**PROBLEM TO SOLVE**
An exact copy of every entry is needed here; the images stay out.

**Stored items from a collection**
--- START ---
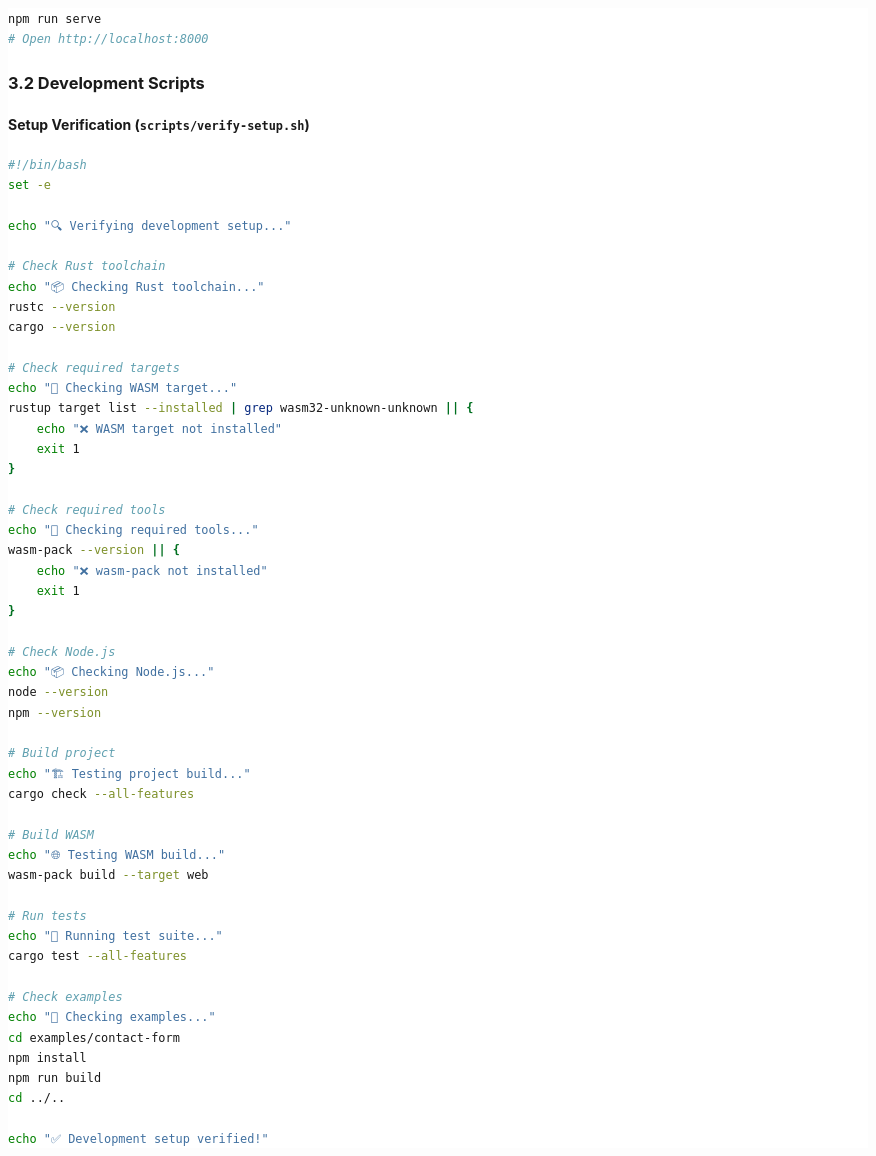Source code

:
```bash
npm run serve
# Open http://localhost:8000
```

### 3.2 Development Scripts

#### Setup Verification (`scripts/verify-setup.sh`)

```bash
#!/bin/bash
set -e

echo "🔍 Verifying development setup..."

# Check Rust toolchain
echo "📦 Checking Rust toolchain..."
rustc --version
cargo --version

# Check required targets
echo "🎯 Checking WASM target..."
rustup target list --installed | grep wasm32-unknown-unknown || {
    echo "❌ WASM target not installed"
    exit 1
}

# Check required tools
echo "🔧 Checking required tools..."
wasm-pack --version || {
    echo "❌ wasm-pack not installed"
    exit 1
}

# Check Node.js
echo "📦 Checking Node.js..."
node --version
npm --version

# Build project
echo "🏗️ Testing project build..."
cargo check --all-features

# Build WASM
echo "🌐 Testing WASM build..."
wasm-pack build --target web

# Run tests
echo "🧪 Running test suite..."
cargo test --all-features

# Check examples
echo "📝 Checking examples..."
cd examples/contact-form
npm install
npm run build
cd ../..

echo "✅ Development setup verified!"
```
--- END ---
**WRITTEN REPLY**
Source code

:
```bash
npm run serve
# Open http://localhost:8000
```

### 3.2 Development Scripts

#### Setup Verification (`scripts/verify-setup.sh`)

```bash
#!/bin/bash
set -e

echo "🔍 Verifying development setup..."

# Check Rust toolchain
echo "📦 Checking Rust toolchain..."
rustc --version
cargo --version

# Check required targets
echo "🎯 Checking WASM target..."
rustup target list --installed | grep wasm32-unknown-unknown || {
    echo "❌ WASM target not installed"
    exit 1
}

# Check required tools
echo "🔧 Checking required tools..."
wasm-pack --version || {
    echo "❌ wasm-pack not installed"
    exit 1
}

# Check Node.js
echo "📦 Checking Node.js..."
node --version
npm --version

# Build project
echo "🏗️ Testing project build..."
cargo check --all-features

# Build WASM
echo "🌐 Testing WASM build..."
wasm-pack build --target web

# Run tests
echo "🧪 Running test suite..."
cargo test --all-features

# Check examples
echo "📝 Checking examples..."
cd examples/contact-form
npm install
npm run build
cd ../..

echo "✅ Development setup verified!"
```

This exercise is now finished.